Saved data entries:
########

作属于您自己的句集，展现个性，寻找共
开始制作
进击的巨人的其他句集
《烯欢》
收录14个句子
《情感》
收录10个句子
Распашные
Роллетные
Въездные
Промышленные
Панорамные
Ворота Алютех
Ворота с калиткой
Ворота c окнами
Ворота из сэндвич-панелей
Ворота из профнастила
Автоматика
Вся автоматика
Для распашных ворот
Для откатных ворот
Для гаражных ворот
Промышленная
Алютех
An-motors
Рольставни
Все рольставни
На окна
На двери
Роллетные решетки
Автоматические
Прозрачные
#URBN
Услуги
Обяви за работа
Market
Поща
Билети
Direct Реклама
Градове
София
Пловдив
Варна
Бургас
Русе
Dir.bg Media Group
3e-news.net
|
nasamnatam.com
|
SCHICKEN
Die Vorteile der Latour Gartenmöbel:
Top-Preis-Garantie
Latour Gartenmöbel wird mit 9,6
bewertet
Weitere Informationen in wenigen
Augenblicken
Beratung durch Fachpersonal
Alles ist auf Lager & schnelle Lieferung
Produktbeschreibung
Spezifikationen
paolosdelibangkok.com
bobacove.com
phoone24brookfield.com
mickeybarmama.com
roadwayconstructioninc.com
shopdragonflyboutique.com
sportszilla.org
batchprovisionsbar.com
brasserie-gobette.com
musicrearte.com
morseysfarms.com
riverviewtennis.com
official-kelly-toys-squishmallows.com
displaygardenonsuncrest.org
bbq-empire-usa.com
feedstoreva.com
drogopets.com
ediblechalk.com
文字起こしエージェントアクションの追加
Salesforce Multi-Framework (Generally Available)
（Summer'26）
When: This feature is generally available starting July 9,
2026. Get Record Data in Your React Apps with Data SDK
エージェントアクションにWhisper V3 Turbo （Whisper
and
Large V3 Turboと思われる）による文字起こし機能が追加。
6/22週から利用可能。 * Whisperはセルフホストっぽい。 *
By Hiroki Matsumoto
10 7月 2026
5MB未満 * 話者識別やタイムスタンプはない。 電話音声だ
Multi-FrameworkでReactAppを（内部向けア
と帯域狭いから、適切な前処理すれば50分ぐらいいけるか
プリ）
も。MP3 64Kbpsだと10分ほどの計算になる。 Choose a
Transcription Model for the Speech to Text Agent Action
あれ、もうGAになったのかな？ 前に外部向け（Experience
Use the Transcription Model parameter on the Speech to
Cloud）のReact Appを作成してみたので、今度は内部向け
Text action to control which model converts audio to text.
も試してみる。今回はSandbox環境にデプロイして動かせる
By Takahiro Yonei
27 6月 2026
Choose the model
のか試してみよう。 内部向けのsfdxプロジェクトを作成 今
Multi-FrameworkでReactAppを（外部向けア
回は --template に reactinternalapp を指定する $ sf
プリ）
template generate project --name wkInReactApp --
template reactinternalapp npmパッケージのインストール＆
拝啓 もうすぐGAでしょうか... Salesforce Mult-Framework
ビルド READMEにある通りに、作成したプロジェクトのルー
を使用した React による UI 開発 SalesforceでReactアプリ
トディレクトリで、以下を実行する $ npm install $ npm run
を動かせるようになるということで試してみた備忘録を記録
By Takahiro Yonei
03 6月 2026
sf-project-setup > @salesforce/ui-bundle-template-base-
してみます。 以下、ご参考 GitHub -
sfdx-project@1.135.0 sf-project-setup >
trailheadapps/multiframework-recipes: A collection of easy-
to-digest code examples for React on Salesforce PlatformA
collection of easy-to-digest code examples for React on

########

Description of the task:
All that is wanted is a faithful reproduction of the line above with "Latour Gartenmöbel wird mit 9,6", the line with "してみます。 以下、ご参考 GitHub", and every line in between.

Your response:
Latour Gartenmöbel wird mit 9,6
bewertet
Weitere Informationen in wenigen
Augenblicken
Beratung durch Fachpersonal
Alles ist auf Lager & schnelle Lieferung
Produktbeschreibung
Spezifikationen
paolosdelibangkok.com
bobacove.com
phoone24brookfield.com
mickeybarmama.com
roadwayconstructioninc.com
shopdragonflyboutique.com
sportszilla.org
batchprovisionsbar.com
brasserie-gobette.com
musicrearte.com
morseysfarms.com
riverviewtennis.com
official-kelly-toys-squishmallows.com
displaygardenonsuncrest.org
bbq-empire-usa.com
feedstoreva.com
drogopets.com
ediblechalk.com
文字起こしエージェントアクションの追加
Salesforce Multi-Framework (Generally Available)
（Summer'26）
When: This feature is generally available starting July 9,
2026. Get Record Data in Your React Apps with Data SDK
エージェントアクションにWhisper V3 Turbo （Whisper
and
Large V3 Turboと思われる）による文字起こし機能が追加。
6/22週から利用可能。 * Whisperはセルフホストっぽい。 *
By Hiroki Matsumoto
10 7月 2026
5MB未満 * 話者識別やタイムスタンプはない。 電話音声だ
Multi-FrameworkでReactAppを（内部向けア
と帯域狭いから、適切な前処理すれば50分ぐらいいけるか
プリ）
も。MP3 64Kbpsだと10分ほどの計算になる。 Choose a
Transcription Model for the Speech to Text Agent Action
あれ、もうGAになったのかな？ 前に外部向け（Experience
Use the Transcription Model parameter on the Speech to
Cloud）のReact Appを作成してみたので、今度は内部向け
Text action to control which model converts audio to text.
も試してみる。今回はSandbox環境にデプロイして動かせる
By Takahiro Yonei
27 6月 2026
Choose the model
のか試してみよう。 内部向けのsfdxプロジェクトを作成 今
Multi-FrameworkでReactAppを（外部向けア
回は --template に reactinternalapp を指定する $ sf
プリ）
template generate project --name wkInReactApp --
template reactinternalapp npmパッケージのインストール＆
拝啓 もうすぐGAでしょうか... Salesforce Mult-Framework
ビルド READMEにある通りに、作成したプロジェクトのルー
を使用した React による UI 開発 SalesforceでReactアプリ
トディレクトリで、以下を実行する $ npm install $ npm run
を動かせるようになるということで試してみた備忘録を記録
By Takahiro Yonei
03 6月 2026
sf-project-setup > @salesforce/ui-bundle-template-base-
してみます。 以下、ご参考 GitHub -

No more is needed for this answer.